Het Hof heeft in verschillende zaken de internationale bevoegdheid in het kader van internationaal goederenvervoer behandeld. Deze zaken hebben evenwel geen betrekking op de bijzondere bevoegdheid voor een overeenkomst betreffende goederenvervoer in de zin van artikel 5, punt 1, onder b), van de Brussel I-verordening, die het onderwerp is van dit verzoek om een prejudiciële beslissing.
25.
Wat goederenvervoer over land betreft, hebben deze uitspraken hoofdzakelijk betrekking op het CMR-verdrag en de werkingssfeer van dat verdrag. Het Hof heeft echter geoordeeld dat het aan de nationale rechters is om te besluiten of een geschil binnen de werkingssfeer van het CMR-verdrag valt14., en in de onderhavige zaak heeft de Vaasan hovioikeus in Finland geconcludeerd dat het CMR-verdrag ratione materiae niet van toepassing is, aangezien de zaak gecombineerd vervoer betreft.
26.
Om die reden heeft de Korkein oikeus de prejudiciële vraag betreffende de uitlegging van artikel 5, punt 1, onder b), van de Brussel I-verordening gesteld, op grond dat het CMR-verdrag niet-toepasselijk is.15.
27.
Artikel 5, punt 1, onder b), van de Brussel I-verordening voorziet in ‘bijzondere bevoegdheid’ als alternatief voor ‘algemene bevoegdheid’. Voor verweerster in het hoofdgeding ligt de algemene bevoegdheid op grond van artikel 2, lid 1, van de Brussel I-verordening, gelezen in samenhang met artikel 60, lid 1, van deze verordening, bij de rechters in het Verenigd Koninkrijk, waar ALS haar statutaire zetel heeft.
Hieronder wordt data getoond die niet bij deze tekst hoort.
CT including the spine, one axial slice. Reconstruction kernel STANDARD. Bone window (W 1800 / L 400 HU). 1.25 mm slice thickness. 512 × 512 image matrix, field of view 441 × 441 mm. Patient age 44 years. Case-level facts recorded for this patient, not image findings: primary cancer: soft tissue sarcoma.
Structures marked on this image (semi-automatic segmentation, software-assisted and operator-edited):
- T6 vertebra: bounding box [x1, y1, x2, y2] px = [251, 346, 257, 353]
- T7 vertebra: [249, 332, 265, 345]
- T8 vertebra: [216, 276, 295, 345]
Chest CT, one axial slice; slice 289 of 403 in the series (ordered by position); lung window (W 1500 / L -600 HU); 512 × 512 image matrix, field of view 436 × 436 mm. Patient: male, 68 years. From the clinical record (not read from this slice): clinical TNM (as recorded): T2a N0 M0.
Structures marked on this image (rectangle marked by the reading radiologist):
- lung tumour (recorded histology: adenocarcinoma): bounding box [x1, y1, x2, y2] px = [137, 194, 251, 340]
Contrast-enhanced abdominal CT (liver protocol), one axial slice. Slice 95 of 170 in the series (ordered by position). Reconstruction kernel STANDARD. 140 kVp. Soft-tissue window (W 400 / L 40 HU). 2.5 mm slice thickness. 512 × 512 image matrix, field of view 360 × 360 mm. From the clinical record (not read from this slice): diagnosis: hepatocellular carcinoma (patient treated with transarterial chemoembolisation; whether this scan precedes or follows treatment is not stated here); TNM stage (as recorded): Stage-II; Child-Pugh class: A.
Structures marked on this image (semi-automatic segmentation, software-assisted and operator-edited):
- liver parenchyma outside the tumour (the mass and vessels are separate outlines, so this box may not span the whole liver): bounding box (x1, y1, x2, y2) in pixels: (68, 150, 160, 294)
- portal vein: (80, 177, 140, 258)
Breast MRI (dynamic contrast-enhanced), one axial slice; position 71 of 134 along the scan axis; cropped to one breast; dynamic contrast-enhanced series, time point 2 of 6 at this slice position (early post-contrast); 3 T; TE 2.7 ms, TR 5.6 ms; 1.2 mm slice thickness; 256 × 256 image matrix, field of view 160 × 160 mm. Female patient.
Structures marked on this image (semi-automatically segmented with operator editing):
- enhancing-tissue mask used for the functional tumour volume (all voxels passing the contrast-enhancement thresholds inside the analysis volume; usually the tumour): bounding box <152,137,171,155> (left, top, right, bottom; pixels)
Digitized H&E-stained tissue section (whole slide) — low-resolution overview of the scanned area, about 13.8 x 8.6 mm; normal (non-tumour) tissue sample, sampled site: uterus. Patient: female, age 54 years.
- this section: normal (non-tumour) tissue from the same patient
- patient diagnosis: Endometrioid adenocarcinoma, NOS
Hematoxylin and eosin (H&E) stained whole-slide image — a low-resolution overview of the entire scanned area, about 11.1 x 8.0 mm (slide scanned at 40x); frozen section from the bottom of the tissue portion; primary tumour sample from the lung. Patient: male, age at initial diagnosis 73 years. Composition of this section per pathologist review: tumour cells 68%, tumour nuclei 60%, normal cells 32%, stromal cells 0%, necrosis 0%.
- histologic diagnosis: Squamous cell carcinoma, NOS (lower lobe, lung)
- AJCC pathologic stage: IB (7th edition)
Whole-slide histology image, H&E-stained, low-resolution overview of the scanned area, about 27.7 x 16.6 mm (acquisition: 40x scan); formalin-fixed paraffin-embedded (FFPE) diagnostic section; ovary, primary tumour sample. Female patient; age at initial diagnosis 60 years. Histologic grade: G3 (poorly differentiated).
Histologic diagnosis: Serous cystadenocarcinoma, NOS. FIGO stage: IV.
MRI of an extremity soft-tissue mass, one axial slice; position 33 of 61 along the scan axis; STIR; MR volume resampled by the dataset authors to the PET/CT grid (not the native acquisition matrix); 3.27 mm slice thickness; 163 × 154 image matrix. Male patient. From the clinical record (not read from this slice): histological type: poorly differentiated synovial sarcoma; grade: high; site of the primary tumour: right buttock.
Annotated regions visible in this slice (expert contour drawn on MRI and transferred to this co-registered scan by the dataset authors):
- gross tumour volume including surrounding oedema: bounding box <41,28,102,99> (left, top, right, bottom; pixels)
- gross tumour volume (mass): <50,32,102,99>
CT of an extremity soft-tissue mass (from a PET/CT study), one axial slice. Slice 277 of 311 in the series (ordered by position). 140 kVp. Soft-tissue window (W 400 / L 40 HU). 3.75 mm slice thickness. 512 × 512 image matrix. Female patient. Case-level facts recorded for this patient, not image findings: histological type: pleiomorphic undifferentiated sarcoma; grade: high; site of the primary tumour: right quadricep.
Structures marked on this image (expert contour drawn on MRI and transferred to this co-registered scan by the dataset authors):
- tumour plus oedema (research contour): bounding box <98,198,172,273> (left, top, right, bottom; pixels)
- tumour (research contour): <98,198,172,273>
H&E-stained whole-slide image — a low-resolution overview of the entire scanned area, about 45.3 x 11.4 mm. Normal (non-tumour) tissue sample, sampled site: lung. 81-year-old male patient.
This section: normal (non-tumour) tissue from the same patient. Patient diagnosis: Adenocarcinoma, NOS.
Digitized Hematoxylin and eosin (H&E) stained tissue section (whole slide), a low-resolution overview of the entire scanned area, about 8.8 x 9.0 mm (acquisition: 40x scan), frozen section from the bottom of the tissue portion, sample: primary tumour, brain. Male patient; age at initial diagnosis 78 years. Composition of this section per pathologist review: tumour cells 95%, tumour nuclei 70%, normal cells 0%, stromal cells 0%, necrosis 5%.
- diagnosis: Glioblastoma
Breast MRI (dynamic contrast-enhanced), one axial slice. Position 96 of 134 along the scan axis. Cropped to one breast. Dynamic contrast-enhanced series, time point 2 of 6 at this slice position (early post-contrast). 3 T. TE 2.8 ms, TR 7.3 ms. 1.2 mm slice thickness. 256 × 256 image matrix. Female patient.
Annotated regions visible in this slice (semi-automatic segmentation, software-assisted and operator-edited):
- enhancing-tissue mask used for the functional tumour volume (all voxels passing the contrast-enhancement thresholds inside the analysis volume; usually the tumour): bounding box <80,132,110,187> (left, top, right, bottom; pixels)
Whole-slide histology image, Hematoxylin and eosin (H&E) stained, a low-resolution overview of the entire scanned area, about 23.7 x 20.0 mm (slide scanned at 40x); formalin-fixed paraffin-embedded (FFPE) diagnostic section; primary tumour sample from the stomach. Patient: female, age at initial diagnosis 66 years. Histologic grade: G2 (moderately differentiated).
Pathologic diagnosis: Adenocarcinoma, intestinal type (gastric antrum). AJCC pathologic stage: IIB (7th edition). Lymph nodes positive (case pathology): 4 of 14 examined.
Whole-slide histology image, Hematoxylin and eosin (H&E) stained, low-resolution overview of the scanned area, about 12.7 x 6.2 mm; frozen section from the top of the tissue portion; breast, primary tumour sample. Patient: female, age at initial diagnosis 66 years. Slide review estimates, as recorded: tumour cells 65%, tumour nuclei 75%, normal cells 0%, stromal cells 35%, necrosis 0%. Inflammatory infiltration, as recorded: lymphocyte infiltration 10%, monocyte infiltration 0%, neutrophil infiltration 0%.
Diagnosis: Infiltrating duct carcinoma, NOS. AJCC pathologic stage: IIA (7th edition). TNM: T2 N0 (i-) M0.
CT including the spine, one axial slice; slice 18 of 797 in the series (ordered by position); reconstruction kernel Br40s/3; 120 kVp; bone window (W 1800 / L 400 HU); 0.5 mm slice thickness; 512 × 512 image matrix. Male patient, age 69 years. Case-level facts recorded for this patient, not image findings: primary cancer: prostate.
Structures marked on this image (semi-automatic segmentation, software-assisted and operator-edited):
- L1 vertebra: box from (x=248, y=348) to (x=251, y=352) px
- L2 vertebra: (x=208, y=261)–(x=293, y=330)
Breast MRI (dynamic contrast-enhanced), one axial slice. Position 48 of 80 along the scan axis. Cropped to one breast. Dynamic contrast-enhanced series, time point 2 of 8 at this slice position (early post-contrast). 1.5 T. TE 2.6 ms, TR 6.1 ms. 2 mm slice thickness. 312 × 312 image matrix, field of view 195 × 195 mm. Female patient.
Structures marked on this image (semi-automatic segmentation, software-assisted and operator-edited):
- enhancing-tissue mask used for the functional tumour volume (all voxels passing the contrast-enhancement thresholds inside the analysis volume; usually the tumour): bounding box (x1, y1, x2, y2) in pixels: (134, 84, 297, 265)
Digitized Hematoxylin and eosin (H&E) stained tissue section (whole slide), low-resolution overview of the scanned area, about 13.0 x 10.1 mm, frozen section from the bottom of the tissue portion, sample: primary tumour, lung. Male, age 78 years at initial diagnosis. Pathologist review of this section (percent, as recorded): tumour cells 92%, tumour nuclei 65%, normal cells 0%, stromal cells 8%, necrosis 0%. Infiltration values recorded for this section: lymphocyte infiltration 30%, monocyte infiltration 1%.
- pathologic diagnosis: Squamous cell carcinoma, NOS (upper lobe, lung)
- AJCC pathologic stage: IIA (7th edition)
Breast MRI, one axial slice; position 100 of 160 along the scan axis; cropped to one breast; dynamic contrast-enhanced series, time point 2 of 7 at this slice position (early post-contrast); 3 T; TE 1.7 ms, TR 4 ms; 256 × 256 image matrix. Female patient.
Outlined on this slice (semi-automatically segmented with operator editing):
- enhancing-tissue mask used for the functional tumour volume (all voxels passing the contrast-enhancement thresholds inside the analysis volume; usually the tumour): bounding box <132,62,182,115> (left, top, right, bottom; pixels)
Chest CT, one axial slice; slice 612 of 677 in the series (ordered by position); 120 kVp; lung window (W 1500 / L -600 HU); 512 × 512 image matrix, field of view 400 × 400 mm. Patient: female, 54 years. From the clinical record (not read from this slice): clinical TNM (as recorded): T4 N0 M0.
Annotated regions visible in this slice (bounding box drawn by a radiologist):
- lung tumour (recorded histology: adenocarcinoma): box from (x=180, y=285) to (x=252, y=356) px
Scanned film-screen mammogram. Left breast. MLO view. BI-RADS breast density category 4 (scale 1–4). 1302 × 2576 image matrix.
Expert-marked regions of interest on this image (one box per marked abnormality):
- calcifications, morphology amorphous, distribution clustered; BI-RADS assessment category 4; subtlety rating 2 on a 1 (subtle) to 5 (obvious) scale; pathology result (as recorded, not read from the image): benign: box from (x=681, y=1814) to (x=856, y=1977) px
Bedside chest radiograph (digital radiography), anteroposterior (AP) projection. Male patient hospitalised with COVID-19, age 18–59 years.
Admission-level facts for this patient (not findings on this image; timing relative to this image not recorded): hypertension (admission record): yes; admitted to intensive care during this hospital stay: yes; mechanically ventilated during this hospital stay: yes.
Verzoeksters in het hoofdgeding kunnen er derhalve uitsluitend voor kiezen een procedure aan te spannen bij de Finse rechters indien Finland voldoet aan de voorwaarden voor bijzondere bevoegdheid van artikel 5, punt 1, onder b), van de Brussel I-verordening, te weten indien Finland ‘de plaats van uitvoering van de verbintenis’ is in de zin van dit artikel.
28.
De kwestie van internationale bevoegdheid is in het hoofdgeding aan de orde, doordat de onderhavige zaak niet alleen een relatie heeft met Finland maar ook met andere landen: Finland is het land van waaruit de goederen zijn verzonden en waar de statutaire zetel van de verzender is gevestigd, terwijl zowel de eindbestemming van de vervoerde goederen als de statutaire zetel van de vrachtvervoerder in het Verenigd Koninkrijk ligt, waar de goederen bovendien uiteindelijk verloren zijn geraakt. Ten slotte moest de breker, om van Finland naar het Verenigd Koninkrijk te worden vervoerd, over de wateren van andere lidstaten of over wateren onder de soevereiniteit van geen enkele staat worden vervoerd. In de gewone omgangstaal zijn al deze grondgebieden en wateren plaatsen waar de overeenkomst is uitgevoerd.
29.
Aangezien artikel 5, punt 1, onder b), van de Brussel I-verordening om de internationale bevoegdheid voor een overeenkomst van dienstverlening te bepalen, bepaalt dat de plaats van uitvoering van de verbintenis uit hoofde van de overeenkomst, ‘de plaats […] [is] waar de diensten volgens de overeenkomst verstrekt werden of verstrekt hadden moeten worden’, rijst de vraag of alle landen waar een deel van de verbintenis is uitgevoerd, bevoegd zijn of slechts één of enkele van die landen.
30.
Zowel in artikel 5, punt 1, onder a), als in artikel 5, punt 1, onder b), van de Brussel I-verordening wordt verwezen naar ‘de plaats van uitvoering’ en onder b) wordt eveneens verwezen naar ‘de plaats in een lidstaat’.16. Gelet op het gebruik van de enkelvoudsvorm lijkt slechts één plaats in aanmerking te kunnen komen voor bijzondere bevoegdheid ten aanzien van verbintenissen uit overeenkomst. Deze conclusie wordt echter niet bevestigd door de rechtspraak.
31.
Het Hof heeft geoordeeld dat, indien het niet mogelijk is één enkele plaats van hoofduitvoering aan te wijzen, elk van de uitvoeringsplaatsen een toereikende band van nabijheid met de feiten van het geding en, bijgevolg, een duidelijk aanknopingspunt voor de rechterlijke bevoegdheid heeft. Bij een geschil betreffende de verkoop van goederen, heeft het Hof geoordeeld dat eiser in een dergelijk geval verweerder op basis van artikel 5, punt 1, onder b), eerste streepje, van de Brussel I-verordening voor het gerecht van een van de plaatsen van uitvoering van zijn keuze kan oproepen.17.
32.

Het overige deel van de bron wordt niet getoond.